──────── Records supplied ────────

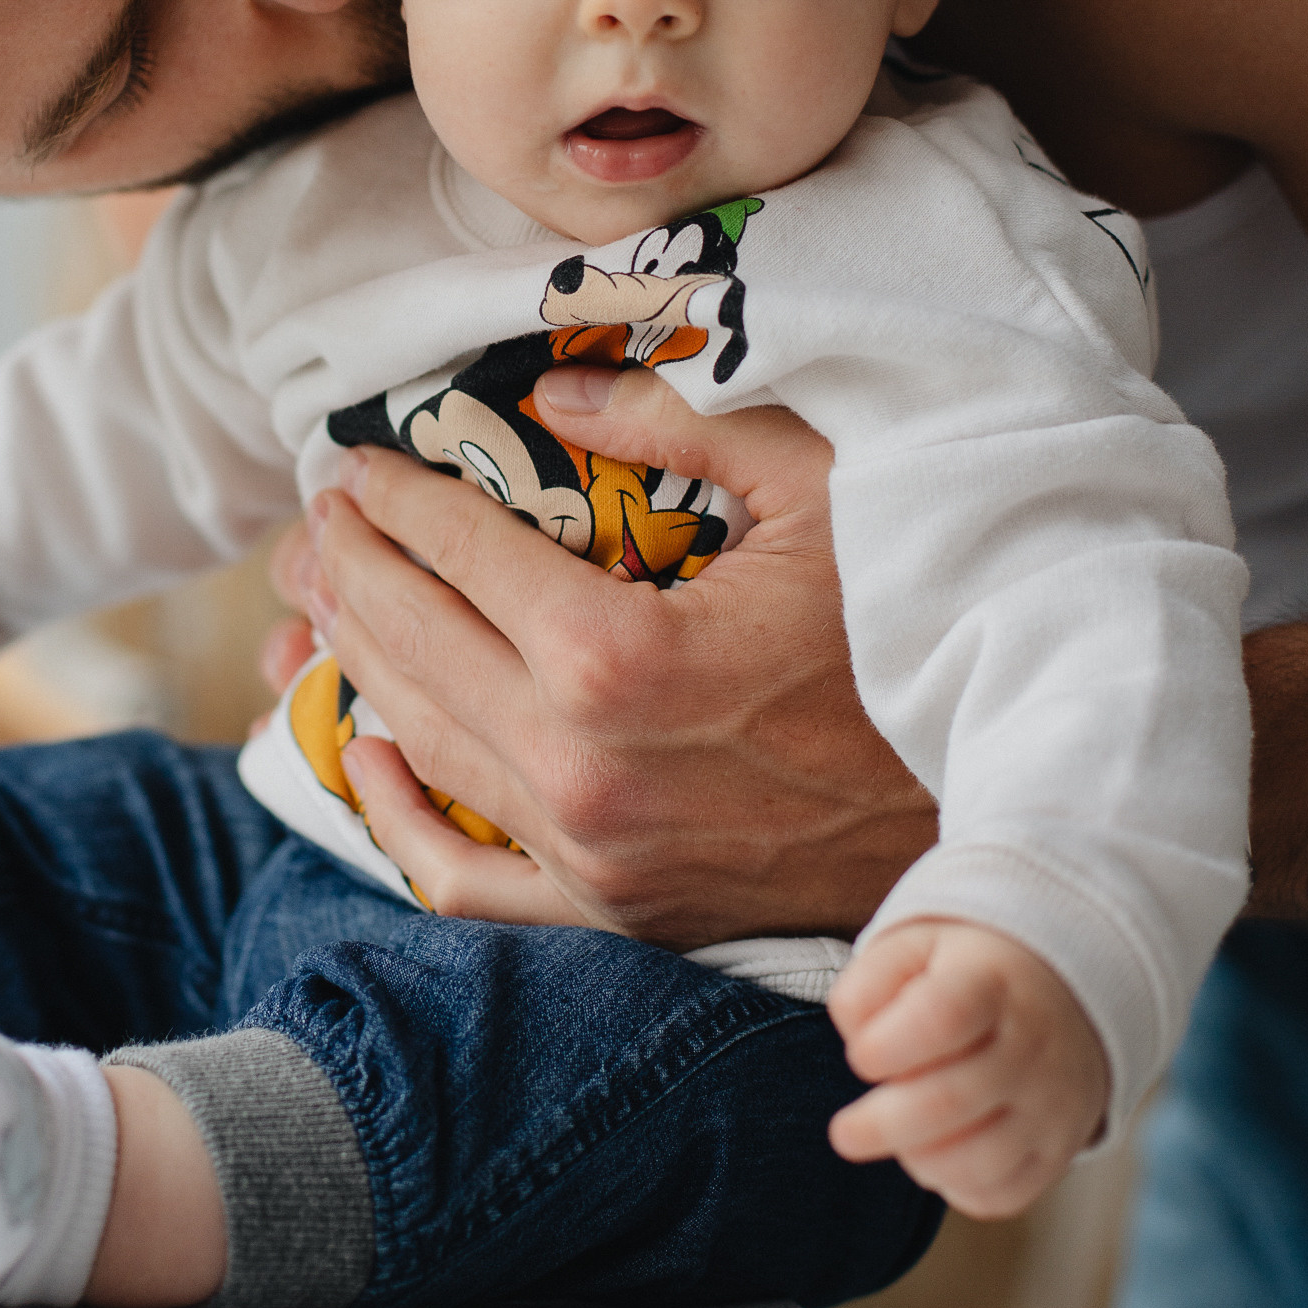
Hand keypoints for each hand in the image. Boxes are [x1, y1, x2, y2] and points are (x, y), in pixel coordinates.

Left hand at [295, 367, 936, 943]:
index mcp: (618, 658)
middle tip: (319, 516)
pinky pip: (465, 878)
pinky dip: (398, 818)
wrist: (988, 802)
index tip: (353, 464)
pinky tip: (365, 753)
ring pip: (422, 747)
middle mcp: (581, 769)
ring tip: (325, 597)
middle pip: (412, 646)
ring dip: (356, 662)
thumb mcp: (814, 486)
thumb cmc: (906, 628)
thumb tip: (550, 396)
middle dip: (350, 568)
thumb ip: (674, 421)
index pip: (458, 554)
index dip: (392, 499)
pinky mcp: (615, 911)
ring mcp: (592, 855)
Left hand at [827, 919, 1108, 1216]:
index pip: (940, 1018)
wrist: (1065, 1003)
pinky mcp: (1057, 1152)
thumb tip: (856, 1043)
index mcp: (991, 984)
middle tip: (843, 1134)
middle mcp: (1032, 1047)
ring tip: (899, 1135)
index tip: (861, 1057)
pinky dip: (955, 1186)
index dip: (886, 1046)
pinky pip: (1000, 1194)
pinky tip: (937, 1153)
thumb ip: (867, 984)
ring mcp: (1052, 1105)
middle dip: (882, 1125)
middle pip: (950, 1101)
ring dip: (918, 1158)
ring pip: (976, 1161)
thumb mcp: (915, 949)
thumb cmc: (965, 978)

────────

▸ Exercise prompt: Please count the lines in the data that include the word "ring" and report the number by itself.

▸ Result below: 8